Diagnostic Audiologic Evaluation
If you or your child has been referred for a diagnostic audiologic evaluation, it means that hearing loss needs to be ruled out or further examined. The diagnostic audiologic evaluation may be indicated for individuals who did not pass an initial hearing screening.
The evaluation is done to determine if a hearing loss is present, and if so, to detail the type and severity of the hearing loss. It also may provide insight into the cause of the hearing loss as well as provide guidance for the audiologist in making appropriate treatment recommendations.
What Tests Will Be Done?
The audiologist will decide which specific tests should be done to determine the degree of hearing loss, the type of hearing loss, and the conditions of the ear canal and middle ear. The audiologist will also determine if the hearing loss is conductive (middle or outer ear problem) or sensorineural (inner ear problem or central processing difficulty of the brain).
A diagnostic audiologic evaluation includes pure-tone testing, bone-conduction testing, and speech testing.

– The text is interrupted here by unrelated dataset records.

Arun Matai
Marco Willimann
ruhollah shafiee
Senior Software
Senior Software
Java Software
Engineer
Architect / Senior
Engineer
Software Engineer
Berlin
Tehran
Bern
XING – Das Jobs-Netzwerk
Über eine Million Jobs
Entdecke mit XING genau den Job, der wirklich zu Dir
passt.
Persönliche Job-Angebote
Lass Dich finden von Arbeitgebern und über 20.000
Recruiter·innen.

Pure-tone Air and Bone Conduction Testing
Pure-tone air conduction testing determines the softest tones that a person can hear at different frequencies, both low and high. Bone conduction testing uses a different type of headphone, and the results help the specialist determine if the hearing loss is originating from the outer/middle ear or from the inner ear.
A speech reception threshold (SRT) test is often used with older children and adults to confirm the results of a pure-tone test. This test determines the lowest level at which the patient can recognize words or speech stimuli. Speech discrimination testing asks the patient to repeat words at a comfortable level. this assesses the person's ability to understand speech. If your speech discrimination score is poor, speech may sound garbled. These scores and be helpful in predicting the usefulness of hearing aids.

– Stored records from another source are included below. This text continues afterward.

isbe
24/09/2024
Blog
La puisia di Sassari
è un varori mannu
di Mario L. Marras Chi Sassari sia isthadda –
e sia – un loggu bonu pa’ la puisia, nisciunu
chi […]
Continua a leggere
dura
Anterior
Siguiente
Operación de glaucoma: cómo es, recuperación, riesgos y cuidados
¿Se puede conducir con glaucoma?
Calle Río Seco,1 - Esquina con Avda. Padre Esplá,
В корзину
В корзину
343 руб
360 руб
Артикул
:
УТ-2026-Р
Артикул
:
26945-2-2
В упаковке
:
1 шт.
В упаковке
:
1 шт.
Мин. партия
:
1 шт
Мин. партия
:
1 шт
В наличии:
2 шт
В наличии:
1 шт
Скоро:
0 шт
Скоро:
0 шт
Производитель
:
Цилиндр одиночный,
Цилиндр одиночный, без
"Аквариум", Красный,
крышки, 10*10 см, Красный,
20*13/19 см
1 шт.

The audiologist may also perform otoscopy (examining the ear canal) and tympanometry (test of the middle ear) to determine the health of the ear canal and the middle ear.
What Can I Expect During a Diagnostic Audiologic Evaluation?

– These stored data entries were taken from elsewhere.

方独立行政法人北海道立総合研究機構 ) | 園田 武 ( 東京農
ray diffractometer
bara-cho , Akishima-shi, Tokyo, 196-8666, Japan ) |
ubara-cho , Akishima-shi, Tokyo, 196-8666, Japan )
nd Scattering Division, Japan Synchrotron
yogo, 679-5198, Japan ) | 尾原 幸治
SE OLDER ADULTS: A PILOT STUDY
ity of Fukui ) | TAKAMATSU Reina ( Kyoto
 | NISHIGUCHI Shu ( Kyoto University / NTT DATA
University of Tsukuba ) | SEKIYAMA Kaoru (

The evaluation will probably last about 30 to 40 minutes in length. You should also allow for time for discussion with the audiologist to review test results, and ask questions.
If the determination is made that you need hearing aids, allow for sufficient time to discuss your options.
It is recommended that you bring a family member with you to the evaluation appointment. Most audiologists agree that hearing loss is a family issue. It helps to have another supportive person at the appointment to help you understand the information and recommendations.
Before your appointment, the audiologist will want to hear about any complaints you have about your hearing. We will pay special attention to any concerns you have about exposure to noise, tinnitus, and balance problems.
The diagnostic audiologic evaluation is a good chance to establish a relationship with your audiologist. Above all, don't be afraid to ask questions. You will want to be clear on any information you receive so that you can be an active participant in finding hearing solutions that work best for you and your lifestyle.